Input for this task:
····················

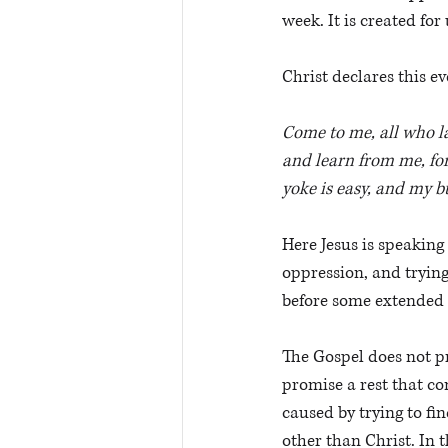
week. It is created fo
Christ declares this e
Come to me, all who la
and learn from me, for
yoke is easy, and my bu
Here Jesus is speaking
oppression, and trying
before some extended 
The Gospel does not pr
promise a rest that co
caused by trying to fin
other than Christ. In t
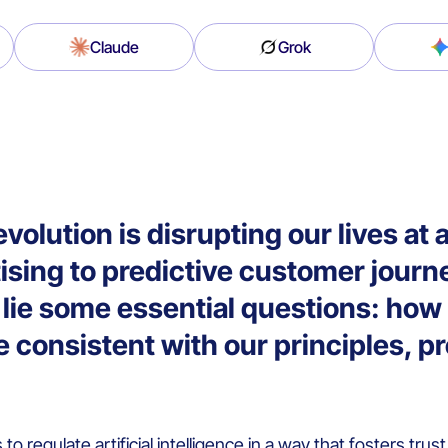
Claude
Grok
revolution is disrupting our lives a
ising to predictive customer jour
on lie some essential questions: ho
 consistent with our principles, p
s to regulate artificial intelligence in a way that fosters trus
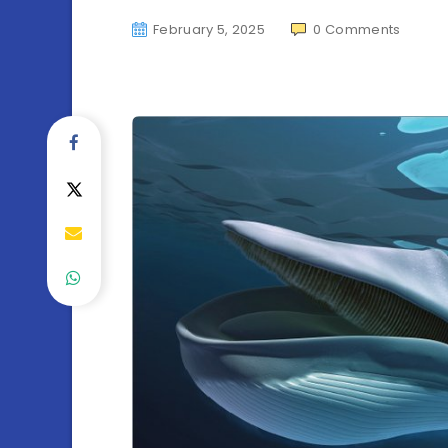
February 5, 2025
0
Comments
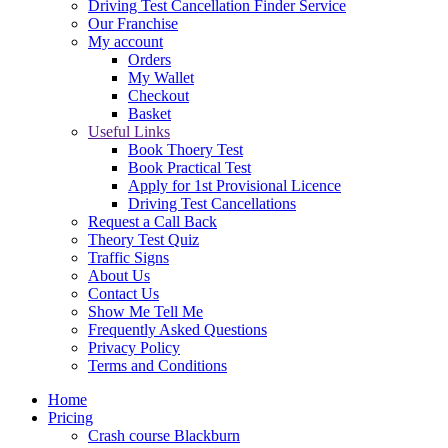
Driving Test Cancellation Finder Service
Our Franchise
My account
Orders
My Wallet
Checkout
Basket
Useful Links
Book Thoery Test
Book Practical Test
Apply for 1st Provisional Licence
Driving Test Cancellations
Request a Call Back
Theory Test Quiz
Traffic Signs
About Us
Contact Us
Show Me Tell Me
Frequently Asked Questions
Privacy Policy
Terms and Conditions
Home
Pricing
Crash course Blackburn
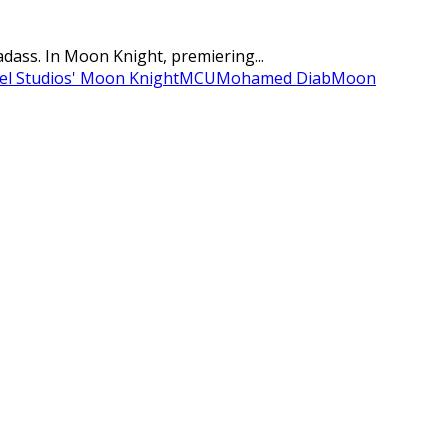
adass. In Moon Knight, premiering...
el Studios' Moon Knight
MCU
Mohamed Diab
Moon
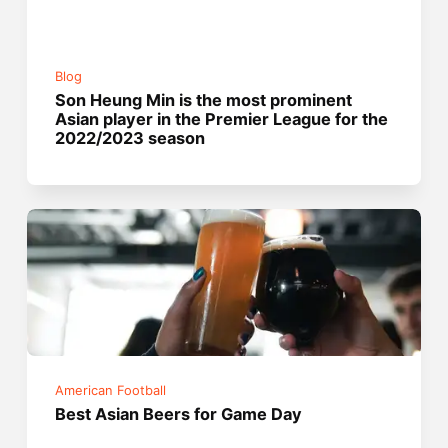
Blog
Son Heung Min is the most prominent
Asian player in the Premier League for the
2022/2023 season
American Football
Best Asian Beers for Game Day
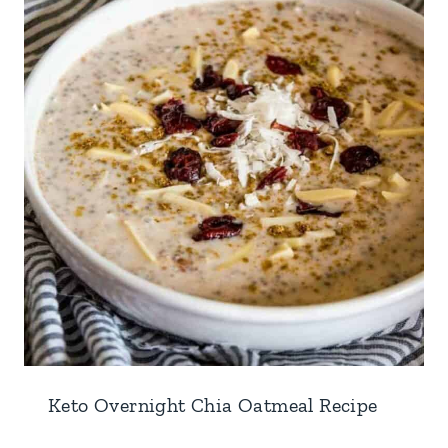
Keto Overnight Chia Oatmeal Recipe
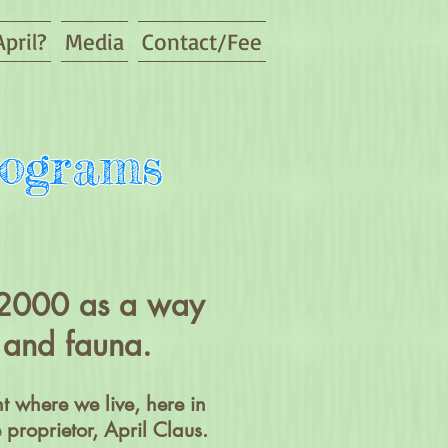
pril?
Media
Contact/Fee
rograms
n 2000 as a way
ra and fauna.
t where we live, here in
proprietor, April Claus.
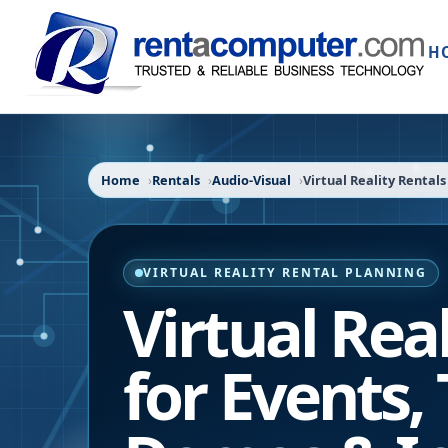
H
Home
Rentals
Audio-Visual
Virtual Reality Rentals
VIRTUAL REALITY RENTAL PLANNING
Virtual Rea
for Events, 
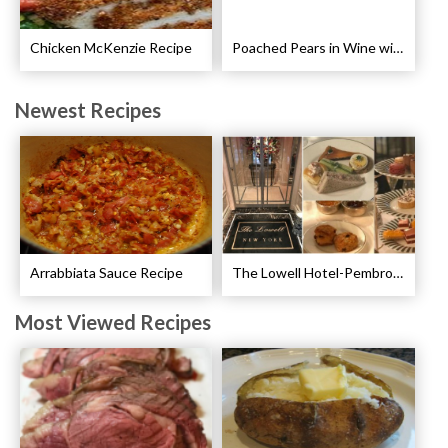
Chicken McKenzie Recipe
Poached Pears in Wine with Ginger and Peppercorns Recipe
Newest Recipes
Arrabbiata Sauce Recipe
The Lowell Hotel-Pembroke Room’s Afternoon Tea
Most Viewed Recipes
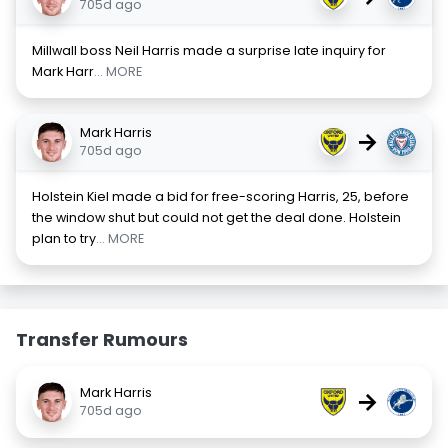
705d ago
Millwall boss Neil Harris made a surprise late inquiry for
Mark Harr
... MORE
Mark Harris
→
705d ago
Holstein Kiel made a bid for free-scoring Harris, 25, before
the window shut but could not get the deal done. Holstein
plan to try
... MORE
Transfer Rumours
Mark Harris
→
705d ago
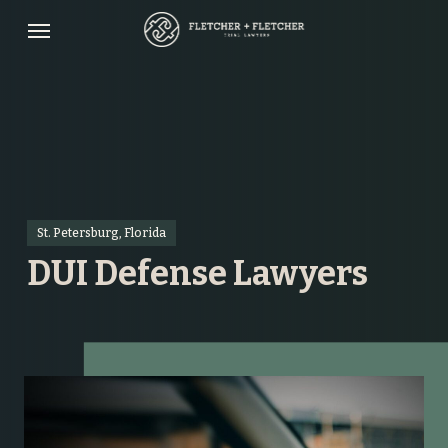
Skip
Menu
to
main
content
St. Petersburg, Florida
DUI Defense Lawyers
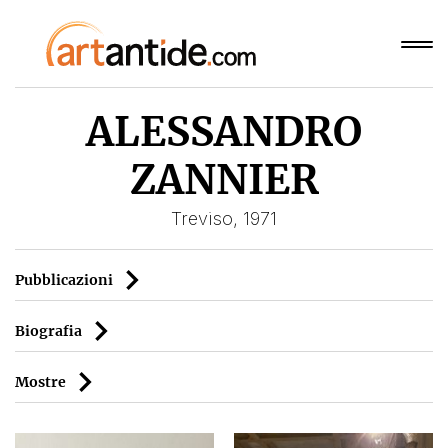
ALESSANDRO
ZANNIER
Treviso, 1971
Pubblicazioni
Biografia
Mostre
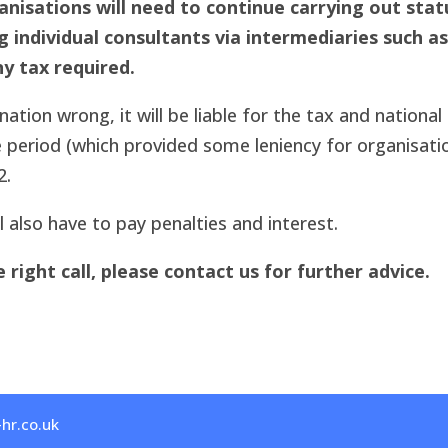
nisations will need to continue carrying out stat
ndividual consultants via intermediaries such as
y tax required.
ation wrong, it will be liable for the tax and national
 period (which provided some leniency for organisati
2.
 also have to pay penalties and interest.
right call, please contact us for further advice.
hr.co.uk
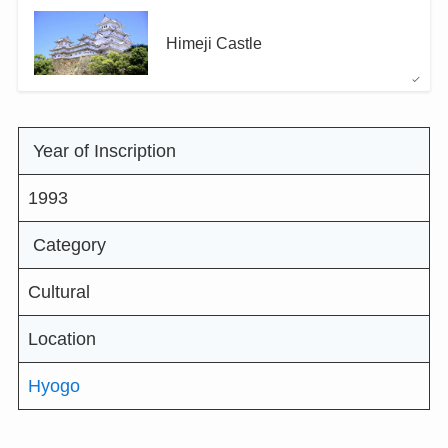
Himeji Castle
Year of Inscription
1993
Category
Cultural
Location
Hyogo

····················

What is expected: Gather each line from the entries above that includes the word "trying".

Expected output:
oppression, and trying
caused by trying to fin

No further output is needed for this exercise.